CONSERVATIONISTS are being trained to track signs of a declining species of small British mammals in local countryside.

Since last autumn volunteers with Durham Wildlife Trust’s Heart of Durham and the Land of Oak and Iron Projects, in the north of the county, have been conducting woodland surveys in their search for dormice.

Numbers of the endangered mammal, once a familiar feature of the British countryside, are estimated to have declined by two-thirds in two decades, with the changing face of woodland often seen as a cause.

Among monitoring techniques used is the placement of footprint tracking tubes.

Constructed from drainage pipes, they are baited with hazelnut butter and a strip of paper incorporated with a small area of ink.

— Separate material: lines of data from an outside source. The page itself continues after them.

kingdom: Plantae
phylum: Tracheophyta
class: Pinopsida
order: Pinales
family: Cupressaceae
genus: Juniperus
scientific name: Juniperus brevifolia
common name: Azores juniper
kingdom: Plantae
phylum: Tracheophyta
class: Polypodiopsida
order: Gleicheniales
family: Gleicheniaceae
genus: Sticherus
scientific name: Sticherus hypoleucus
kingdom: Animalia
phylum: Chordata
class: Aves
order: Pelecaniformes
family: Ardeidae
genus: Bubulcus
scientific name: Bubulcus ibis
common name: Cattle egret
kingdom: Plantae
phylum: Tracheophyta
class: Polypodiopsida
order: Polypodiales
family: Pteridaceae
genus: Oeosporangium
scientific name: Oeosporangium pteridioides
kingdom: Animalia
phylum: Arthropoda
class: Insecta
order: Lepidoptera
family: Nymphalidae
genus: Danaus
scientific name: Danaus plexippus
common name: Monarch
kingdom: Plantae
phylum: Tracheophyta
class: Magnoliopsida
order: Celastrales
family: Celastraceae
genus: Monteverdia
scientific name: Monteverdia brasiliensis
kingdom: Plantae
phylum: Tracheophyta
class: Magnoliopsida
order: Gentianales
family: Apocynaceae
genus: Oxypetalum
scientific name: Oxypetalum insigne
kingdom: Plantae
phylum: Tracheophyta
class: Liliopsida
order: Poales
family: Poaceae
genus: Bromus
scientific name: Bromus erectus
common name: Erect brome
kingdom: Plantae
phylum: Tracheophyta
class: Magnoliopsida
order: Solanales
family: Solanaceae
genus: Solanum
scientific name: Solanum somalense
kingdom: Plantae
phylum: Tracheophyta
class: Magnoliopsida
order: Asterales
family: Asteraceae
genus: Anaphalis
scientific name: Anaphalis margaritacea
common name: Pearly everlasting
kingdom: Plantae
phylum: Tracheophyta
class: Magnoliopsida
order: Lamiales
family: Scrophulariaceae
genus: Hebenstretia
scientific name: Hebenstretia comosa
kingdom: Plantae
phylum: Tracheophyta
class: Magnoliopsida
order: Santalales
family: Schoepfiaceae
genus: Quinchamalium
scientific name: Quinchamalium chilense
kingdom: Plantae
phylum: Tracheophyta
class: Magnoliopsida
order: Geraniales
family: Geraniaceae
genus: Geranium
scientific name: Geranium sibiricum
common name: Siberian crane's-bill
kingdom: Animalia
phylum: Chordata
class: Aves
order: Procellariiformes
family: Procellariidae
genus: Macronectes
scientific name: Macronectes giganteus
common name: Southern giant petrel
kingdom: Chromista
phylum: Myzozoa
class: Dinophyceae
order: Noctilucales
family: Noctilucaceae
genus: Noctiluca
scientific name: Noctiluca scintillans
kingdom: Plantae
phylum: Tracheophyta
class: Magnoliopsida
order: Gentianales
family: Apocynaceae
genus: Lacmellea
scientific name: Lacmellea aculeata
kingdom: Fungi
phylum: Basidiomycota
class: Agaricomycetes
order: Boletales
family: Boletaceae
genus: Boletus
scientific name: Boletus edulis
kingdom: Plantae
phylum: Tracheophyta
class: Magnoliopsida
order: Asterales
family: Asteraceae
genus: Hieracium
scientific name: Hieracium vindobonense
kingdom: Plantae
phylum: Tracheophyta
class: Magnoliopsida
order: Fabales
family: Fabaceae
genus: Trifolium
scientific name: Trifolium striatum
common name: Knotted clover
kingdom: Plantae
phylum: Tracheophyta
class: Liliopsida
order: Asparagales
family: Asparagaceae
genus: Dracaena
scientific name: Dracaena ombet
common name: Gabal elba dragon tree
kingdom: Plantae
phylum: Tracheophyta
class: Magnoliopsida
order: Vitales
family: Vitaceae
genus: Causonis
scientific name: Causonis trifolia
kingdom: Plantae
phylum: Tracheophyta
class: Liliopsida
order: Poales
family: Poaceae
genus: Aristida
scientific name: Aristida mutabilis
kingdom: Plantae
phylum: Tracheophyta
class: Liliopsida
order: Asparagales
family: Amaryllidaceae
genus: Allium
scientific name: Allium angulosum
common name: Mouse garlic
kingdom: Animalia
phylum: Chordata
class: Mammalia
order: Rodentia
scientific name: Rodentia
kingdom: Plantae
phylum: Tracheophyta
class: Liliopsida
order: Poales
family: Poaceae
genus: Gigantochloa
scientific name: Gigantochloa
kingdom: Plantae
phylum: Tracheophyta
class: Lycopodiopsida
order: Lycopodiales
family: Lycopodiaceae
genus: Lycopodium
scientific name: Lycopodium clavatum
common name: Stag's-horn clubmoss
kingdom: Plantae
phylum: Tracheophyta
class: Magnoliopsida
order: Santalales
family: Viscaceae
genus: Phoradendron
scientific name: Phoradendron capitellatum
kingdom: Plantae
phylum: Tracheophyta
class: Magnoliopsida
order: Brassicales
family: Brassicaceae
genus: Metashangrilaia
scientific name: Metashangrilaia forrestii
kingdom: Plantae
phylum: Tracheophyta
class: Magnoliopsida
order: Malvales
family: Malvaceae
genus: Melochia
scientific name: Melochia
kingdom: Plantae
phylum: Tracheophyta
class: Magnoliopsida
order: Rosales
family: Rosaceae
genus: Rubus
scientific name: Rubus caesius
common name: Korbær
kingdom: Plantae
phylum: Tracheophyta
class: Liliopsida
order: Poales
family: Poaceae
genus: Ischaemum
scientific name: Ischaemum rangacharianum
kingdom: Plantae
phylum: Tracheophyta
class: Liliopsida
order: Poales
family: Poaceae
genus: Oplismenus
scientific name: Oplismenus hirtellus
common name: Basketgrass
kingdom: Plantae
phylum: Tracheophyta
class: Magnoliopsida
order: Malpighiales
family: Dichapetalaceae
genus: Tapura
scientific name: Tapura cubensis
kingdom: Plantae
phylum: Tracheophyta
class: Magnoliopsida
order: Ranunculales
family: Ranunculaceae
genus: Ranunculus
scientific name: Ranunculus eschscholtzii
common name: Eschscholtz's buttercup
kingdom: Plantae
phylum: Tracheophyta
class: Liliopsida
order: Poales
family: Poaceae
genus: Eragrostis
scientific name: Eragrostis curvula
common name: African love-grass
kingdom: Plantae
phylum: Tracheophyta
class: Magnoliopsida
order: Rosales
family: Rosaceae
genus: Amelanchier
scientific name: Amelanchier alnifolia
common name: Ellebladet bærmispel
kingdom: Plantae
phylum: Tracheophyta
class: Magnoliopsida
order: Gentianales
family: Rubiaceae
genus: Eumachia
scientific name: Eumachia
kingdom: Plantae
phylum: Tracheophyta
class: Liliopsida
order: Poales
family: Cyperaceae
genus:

It means small mammals seeking the bait leave their tell-tale footprints, with the recovered strips analysed at Chopwell Forestry School, in the Derwent Valley.

Wildlife conservation biologist Vivien Kent guided volunteers through a process to recognise the shapes and patterns of small mammal footprints. Dormice have distinctive triangular shaped metacarpals and heel pads.

A card from Strothers Hill Wood, near Rowlands Gill, has produced the most exciting prints which only came to light with a hand lens, but mainly from shrews.

Armed with their new skills and knowledge, volunteers now plan to spend the year collecting prints.

They will work trust photography group member Stan Potts, using good quality images to create a data base of foot prints as a reference tool in the ongoing search for the elusive dormice.